- [Prompt a] Give the lines of the entries as a numbered list, from the line containing "left hip: (451, 420, 1)" through the line containing "right hip: (626, 532, 5)", with blank lines left out.

Give an exact expression for the doubling time of the function y = 80 (1.4)^x/4, and quote an approximate numerical value.

Question

Give an exact expression for the doubling time of the function y = 80 (1.4)^x/4, and quote an approximate numerical value.

what I did: y = 80 (1.4)^x/4

         y = 80 (1.4)^2/4
         y = 80 (1.4)^1/2
         y=56

is that the correct?

Answer 1

The doubling time is the difference in $x$ that doubles the value of $y$. Pick a starting $y$. You might just plug in $x=0$ and compute $y$. Now find the $x$ which corresponds to $2y$. The difference in the $x$'s is the doubling time.

Answer 2

A naive way to do it is:

1. plug-in a value for $x$
2. compute for the corresponding $y$.

- [Provided entries]

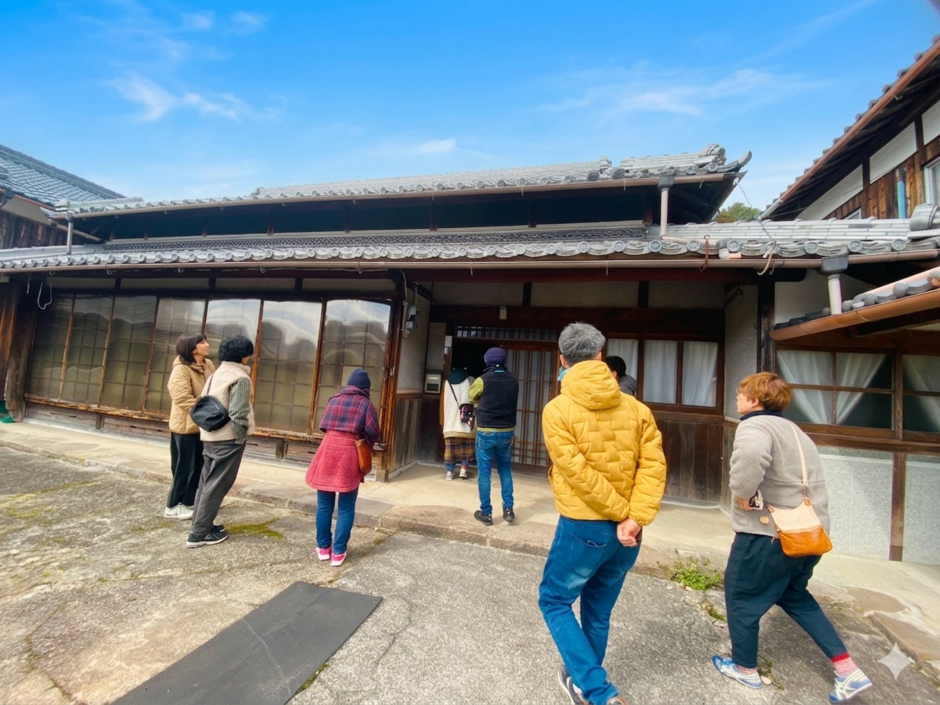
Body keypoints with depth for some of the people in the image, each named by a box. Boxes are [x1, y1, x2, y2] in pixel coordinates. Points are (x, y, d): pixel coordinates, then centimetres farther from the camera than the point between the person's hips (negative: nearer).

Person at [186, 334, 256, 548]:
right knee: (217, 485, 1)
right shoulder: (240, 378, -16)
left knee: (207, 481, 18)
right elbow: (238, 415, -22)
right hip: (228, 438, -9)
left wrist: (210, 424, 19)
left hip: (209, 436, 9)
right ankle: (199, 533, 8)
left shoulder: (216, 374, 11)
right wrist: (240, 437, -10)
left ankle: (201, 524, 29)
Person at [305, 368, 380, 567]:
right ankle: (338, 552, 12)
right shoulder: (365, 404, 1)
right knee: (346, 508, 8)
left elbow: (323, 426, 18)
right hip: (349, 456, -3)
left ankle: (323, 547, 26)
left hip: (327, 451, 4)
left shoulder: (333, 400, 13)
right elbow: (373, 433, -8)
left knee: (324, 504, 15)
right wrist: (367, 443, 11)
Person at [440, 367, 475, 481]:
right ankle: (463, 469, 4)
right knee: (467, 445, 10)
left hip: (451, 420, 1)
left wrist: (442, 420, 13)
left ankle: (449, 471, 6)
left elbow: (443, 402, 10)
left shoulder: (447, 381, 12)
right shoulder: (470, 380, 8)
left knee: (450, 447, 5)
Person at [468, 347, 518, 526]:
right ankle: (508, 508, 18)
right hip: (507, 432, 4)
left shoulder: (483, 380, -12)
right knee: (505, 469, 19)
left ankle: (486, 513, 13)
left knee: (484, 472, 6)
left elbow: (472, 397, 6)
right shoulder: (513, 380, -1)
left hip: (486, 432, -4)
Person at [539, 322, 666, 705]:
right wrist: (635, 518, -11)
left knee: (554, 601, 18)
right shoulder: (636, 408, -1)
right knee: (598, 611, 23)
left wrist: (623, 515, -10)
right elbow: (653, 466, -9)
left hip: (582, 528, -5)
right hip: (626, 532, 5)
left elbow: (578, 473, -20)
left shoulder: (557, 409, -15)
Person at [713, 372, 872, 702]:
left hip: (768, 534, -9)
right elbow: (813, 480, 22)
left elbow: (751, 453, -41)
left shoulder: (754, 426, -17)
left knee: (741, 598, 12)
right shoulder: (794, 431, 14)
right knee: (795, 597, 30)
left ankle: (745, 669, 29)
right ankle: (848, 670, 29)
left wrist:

- [Prompt b]
Answer these questions about the doubling-time thread:
(i) Besides an exact expression for the doubling time, what does the question ask to be quoted?
(ii) In Answer 1, what value of $x$ is suggested for computing a starting $y$?
(iii) What is the second step in Answer 2?

- [Task solution a]
1. left hip: (451, 420, 1)
2. left wrist: (442, 420, 13)
3. left ankle: (449, 471, 6)
4. left elbow: (443, 402, 10)
5. left shoulder: (447, 381, 12)
6. right shoulder: (470, 380, 8)
7. left knee: (450, 447, 5)
8. Person at [468, 347, 518, 526]:
9. right ankle: (508, 508, 18)
10. right hip: (507, 432, 4)
11. left shoulder: (483, 380, -12)
12. right knee: (505, 469, 19)
13. left ankle: (486, 513, 13)
14. left knee: (484, 472, 6)
15. left elbow: (472, 397, 6)
16. right shoulder: (513, 380, -1)
17. left hip: (486, 432, -4)
18. Person at [539, 322, 666, 705]:
19. right wrist: (635, 518, -11)
20. left knee: (554, 601, 18)
21. right shoulder: (636, 408, -1)
22. right knee: (598, 611, 23)
23. left wrist: (623, 515, -10)
24. right elbow: (653, 466, -9)
25. left hip: (582, 528, -5)
26. right hip: (626, 532, 5)

- [Task solution b]
(i) An approximate numerical value.
(ii) $x=0$.
(iii) Compute the corresponding $y$.